Thursday 11 August 2016

Crime and Punishment by Dostoevsky


The simple schema of a Dostoevsky novel such as Crime and Punishment allows him to create the dramatic contrasts and oppositions that move the story along. It’s all about counterparts. Mother and Daughter of the Roskolnikovs and of the Marmelodovs arrive at a trade of their only asset to support the son in the former and the family in the latter case. Roskolnikov who kills two people and Svidrigailov who caused the death of two are juxtaposed, the one unable to rise to being a cynical ubermensch, the other untrammelled by any kind of ethos. The friend of Roskolnikov, his good angel, Razumikhin is how he might be if he were not oppressed by the evil spirit of philosophisme. Roskolnikov is isolated by the consciousness of crime which is its own punishment but has the promise of redemption. Svidrigailov is an apostle of the absurd finally defeated by Dunya and whose death allows the Roskolnikov family to set themselves up with the good brother as a guardian. Examining Magistrate Porfiry Petrovitch is for me one of literature’s great cops. He spots the culprit quickly. There are too many clues but no hard evidence so he must draw out a confession discussing the Napoleon theories, appreciating and then mocking them. He is like my cat with a captive wren. The proud murderer who must face the truth that he is a bungler whose only triumph is to terrorise Sonia Marmeledov with a confession. There is a sense in which he might have to kill her too.
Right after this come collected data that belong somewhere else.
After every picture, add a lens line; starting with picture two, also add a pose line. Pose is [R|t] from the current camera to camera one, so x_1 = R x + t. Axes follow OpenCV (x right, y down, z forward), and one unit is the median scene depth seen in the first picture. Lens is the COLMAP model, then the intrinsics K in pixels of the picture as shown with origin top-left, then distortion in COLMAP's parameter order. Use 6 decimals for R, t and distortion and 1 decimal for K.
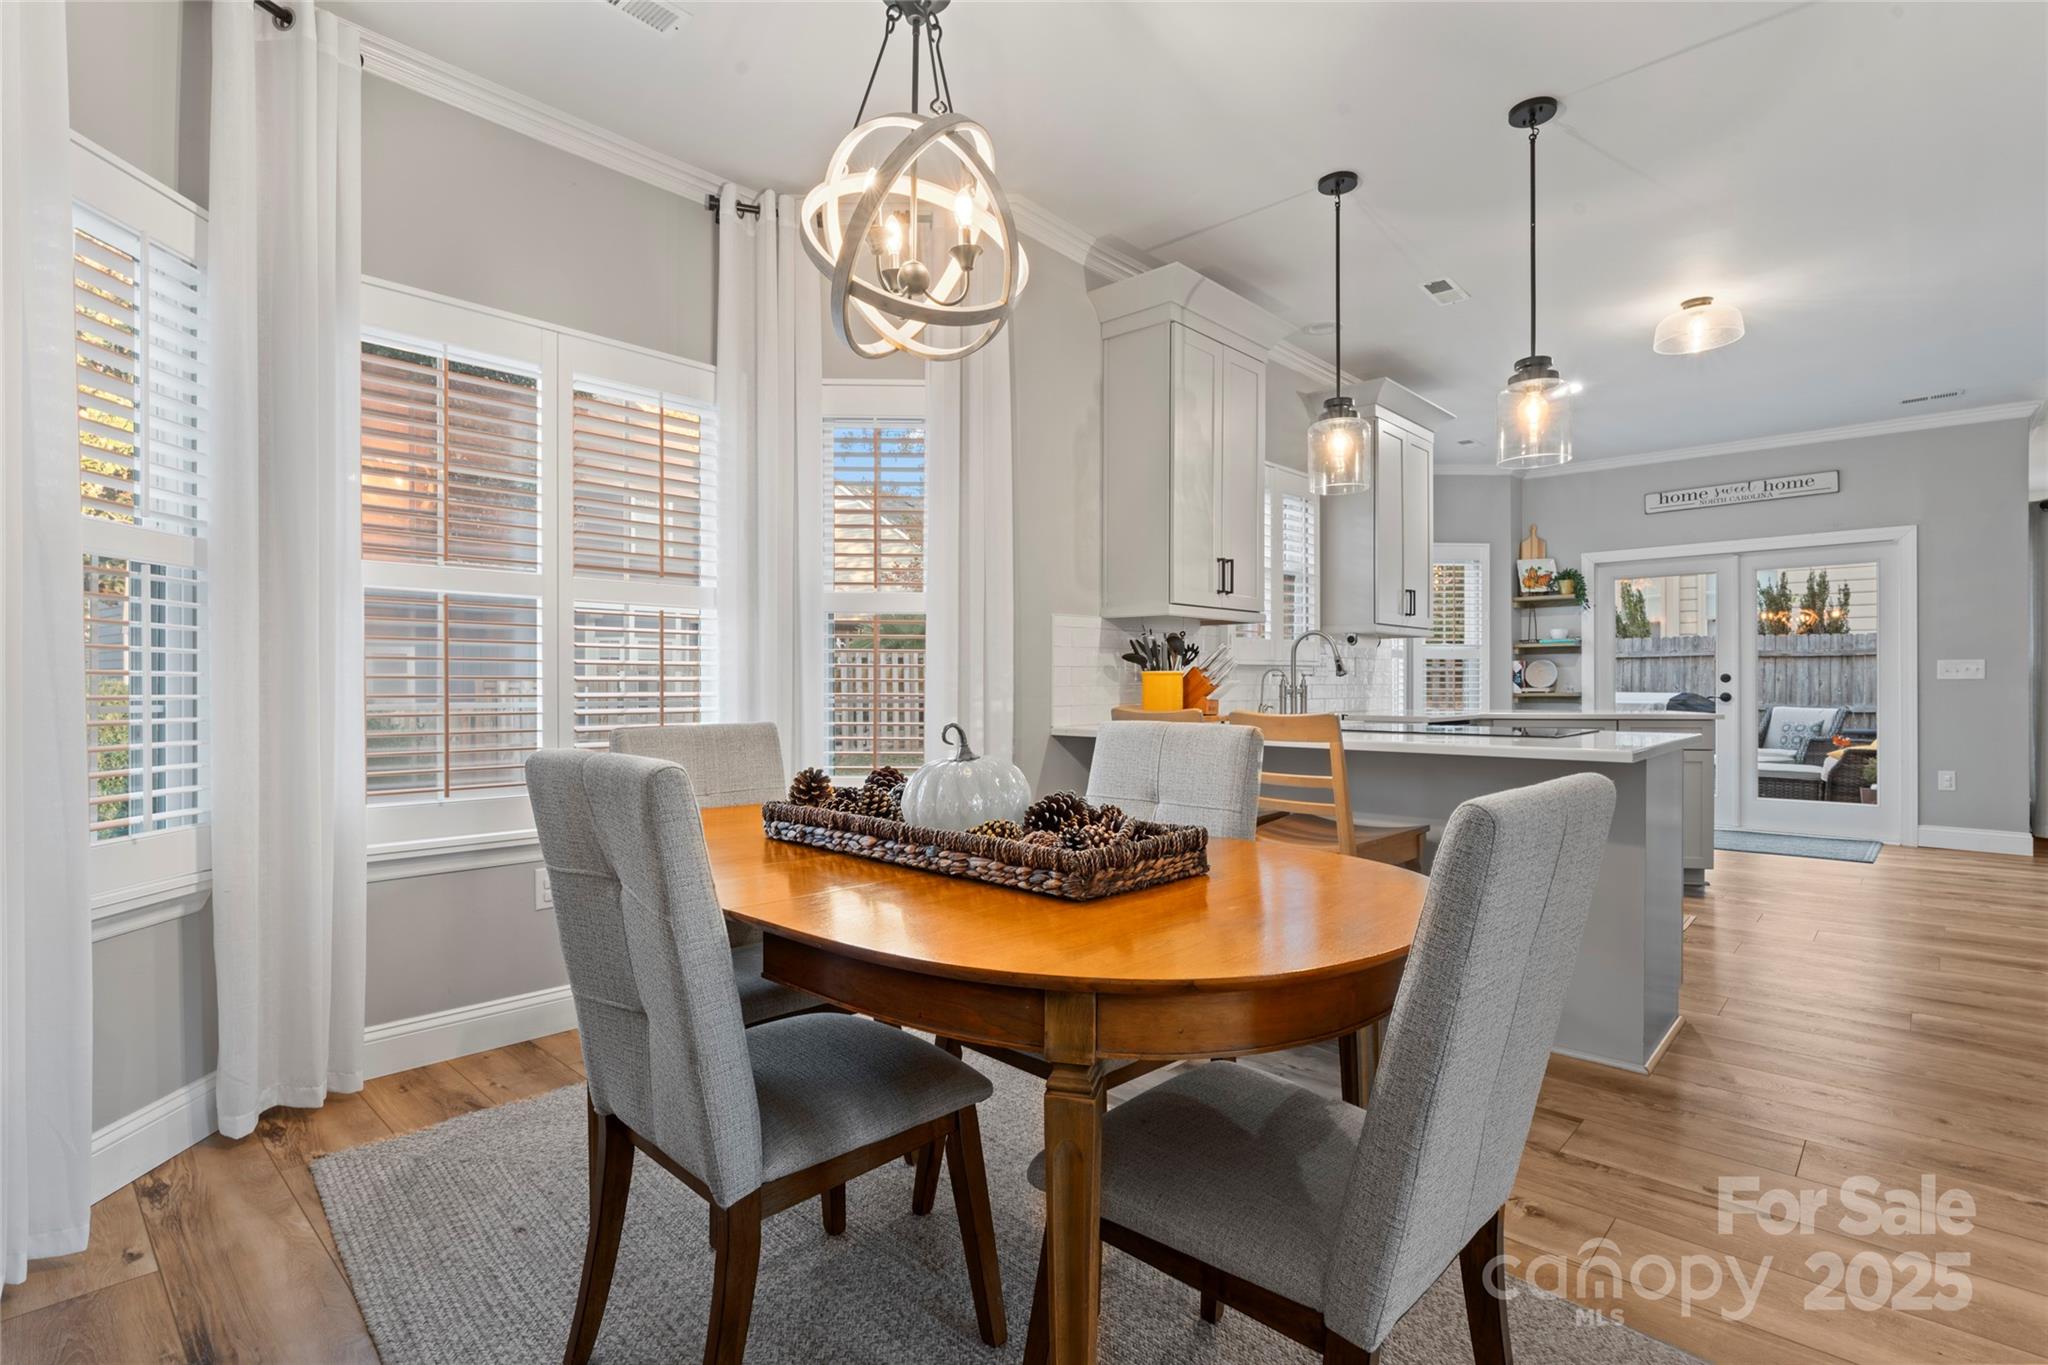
lens RADIAL K [[982.0, 0, 1018.7], [0, 982.0, 684.4], [0, 0, 1]] dist [-0.001439, -0.000501]
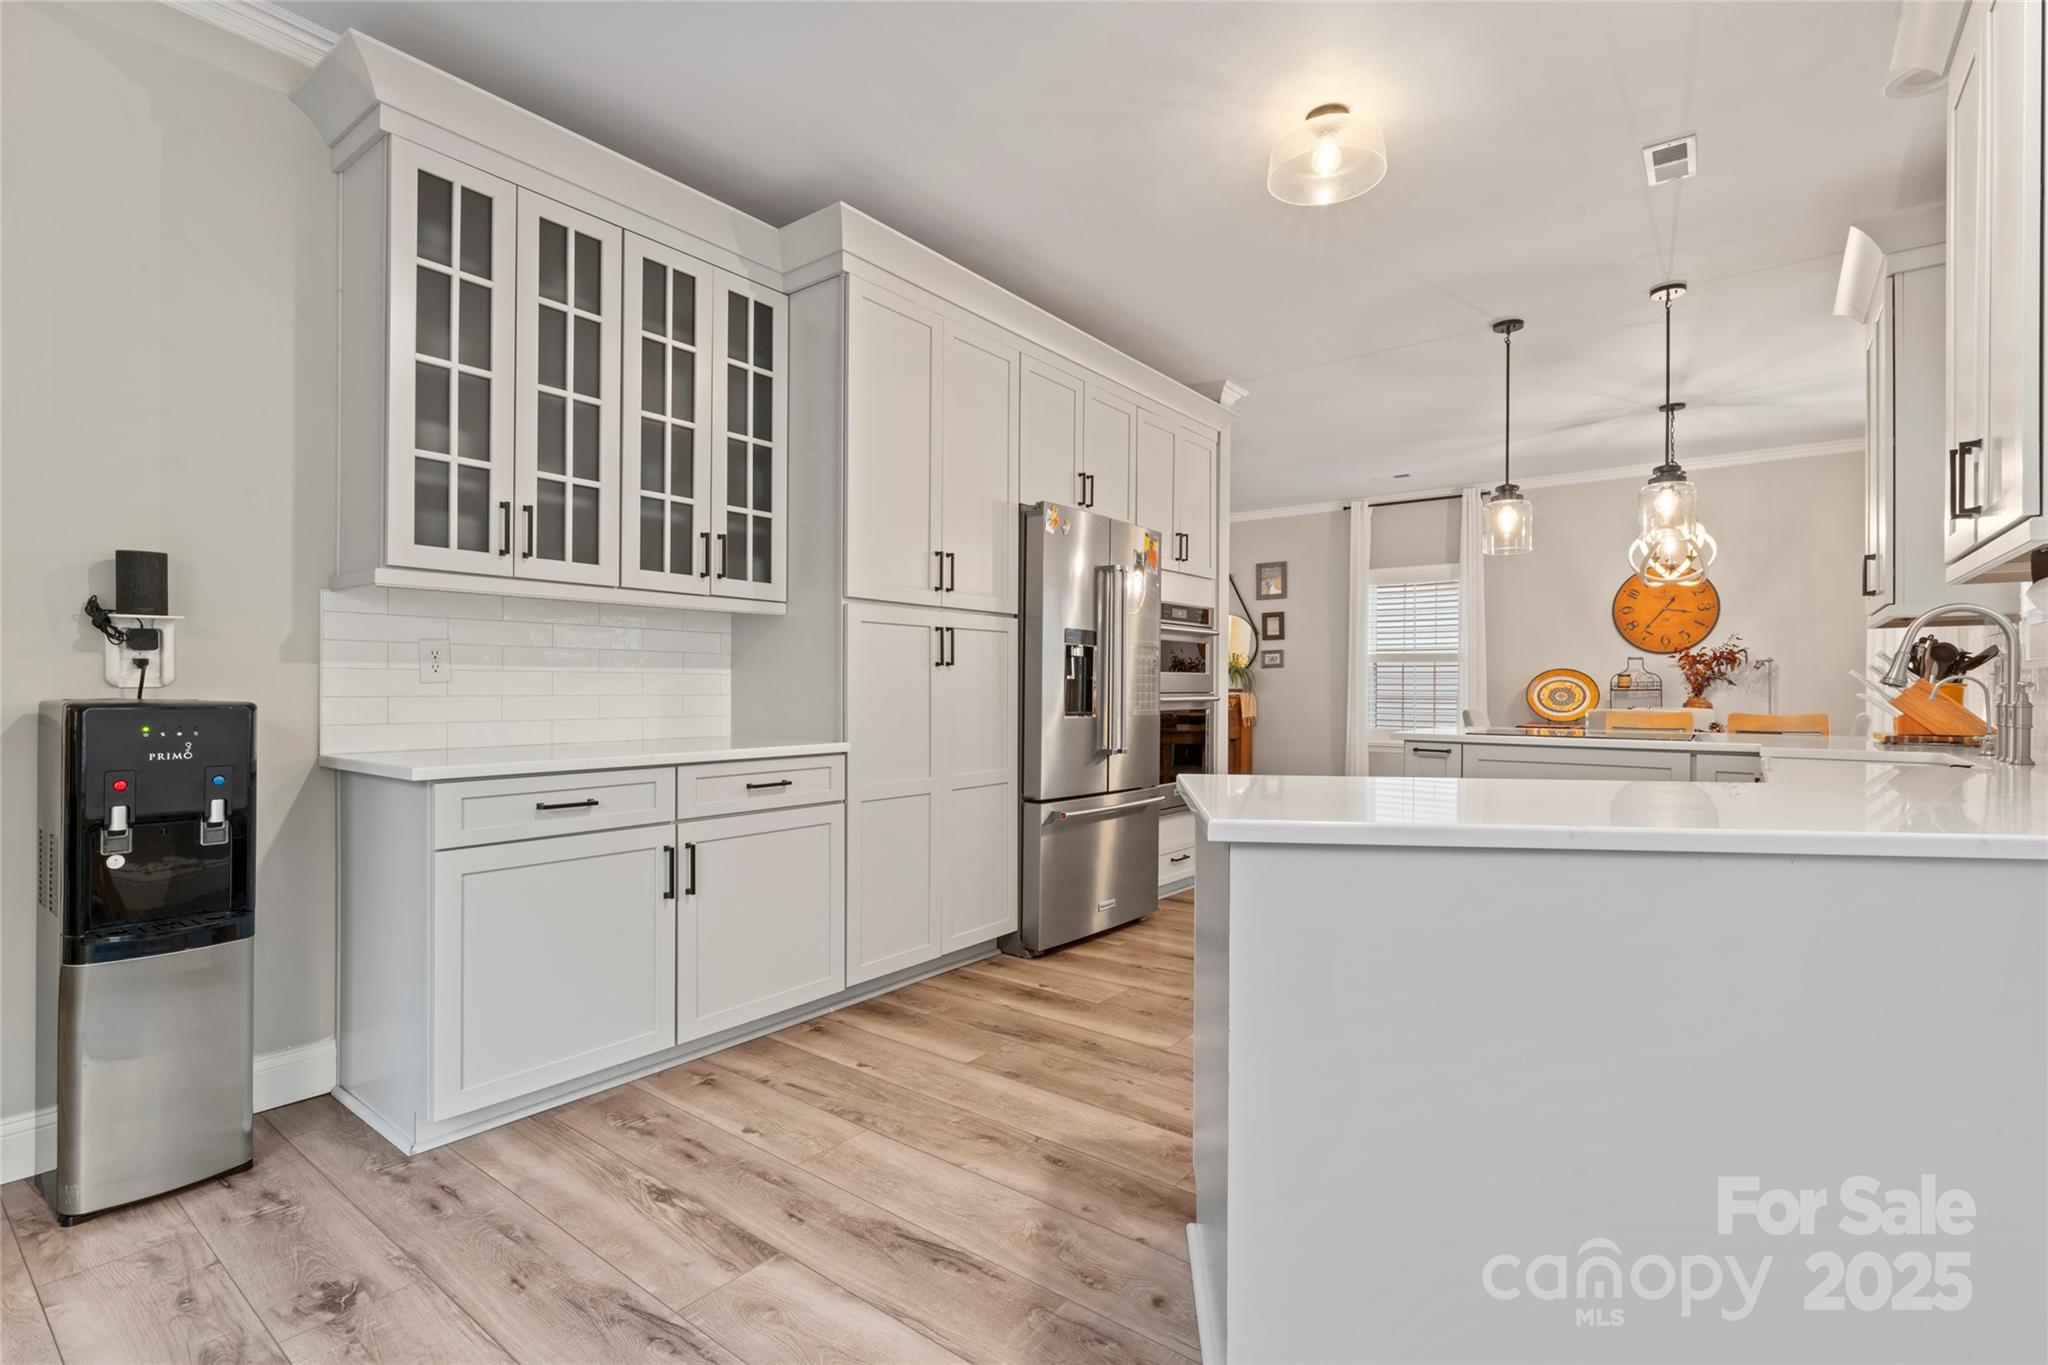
lens RADIAL K [[943.3, 0, 1016.8], [0, 943.3, 690.2], [0, 0, 1]] dist [-0.002454, -0.000188]
pose [[-0.995928, -0.002811, -0.090105, 1.053186], [-0.003185, 0.999987, 0.004013, -0.008241], [0.090093, 0.004284, -0.995924, 1.778802]]
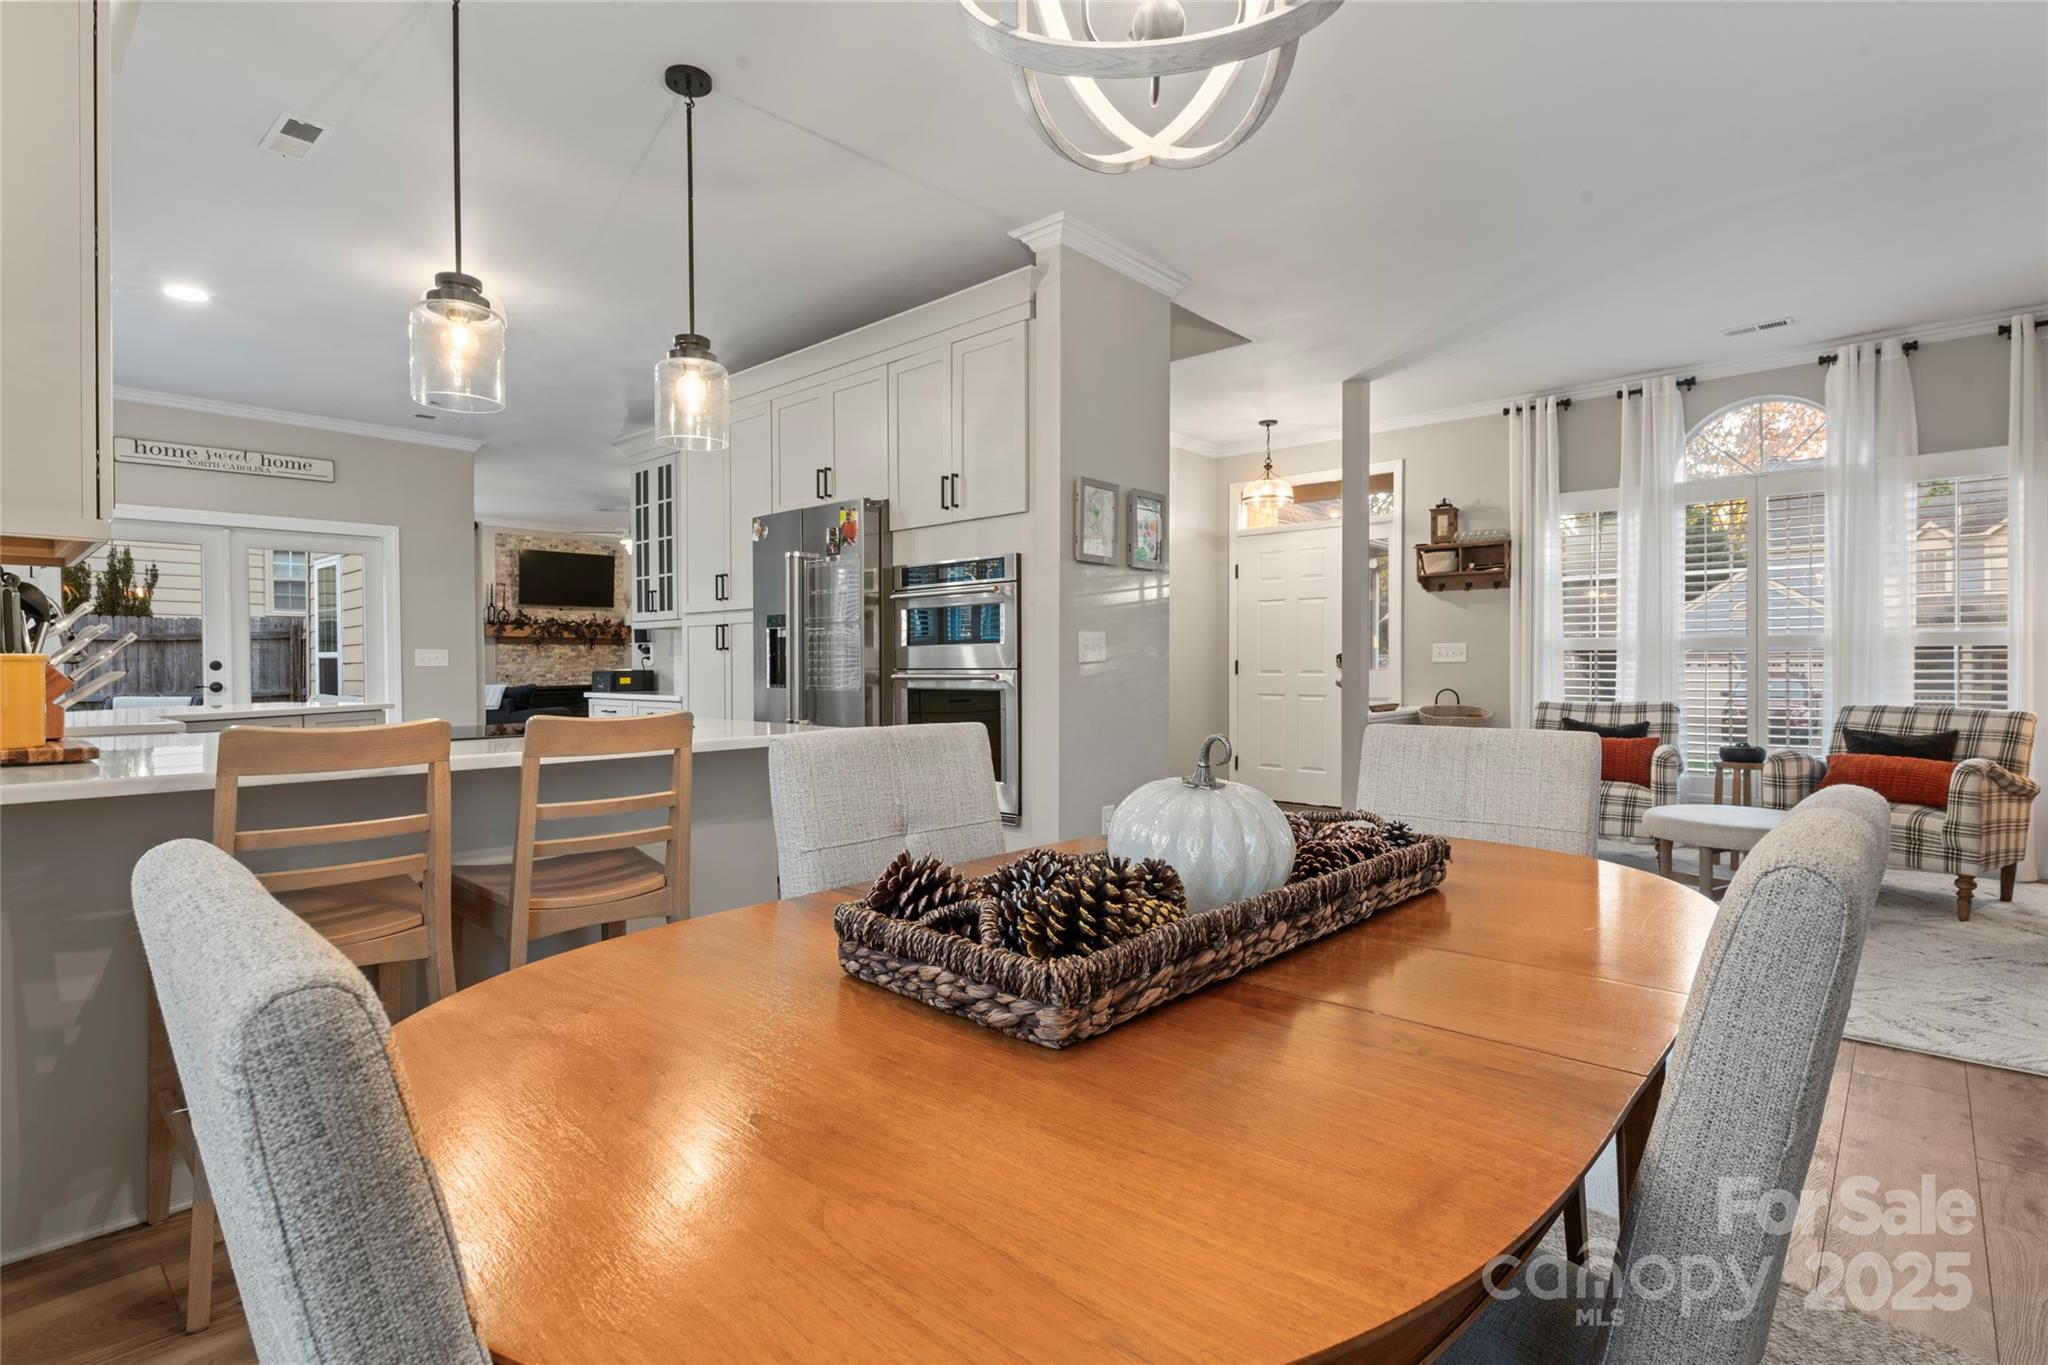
lens RADIAL K [[989.8, 0, 1022.1], [0, 989.8, 672.6], [0, 0, 1]] dist [-0.000673, -0.000117]
pose [[-0.014909, -0.009090, 0.999848, -0.339432], [0.006934, 0.999934, 0.009194, -0.005566], [-0.999865, 0.007070, -0.014845, 0.507094]]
Everybody meets everybody else and skandaly ensues in Part V with its grotesquerie mitigated by a pantomime German and a drunken Pole and funeral guests egging them on. A worm turns, Luzhin the dismissed fiancé is unmasked. You can’t say that Dostoevsky doesn’t give dramatic value. Even if you’ve never read the book and what are you doing here, I might add; this sketch will not be a spoiler.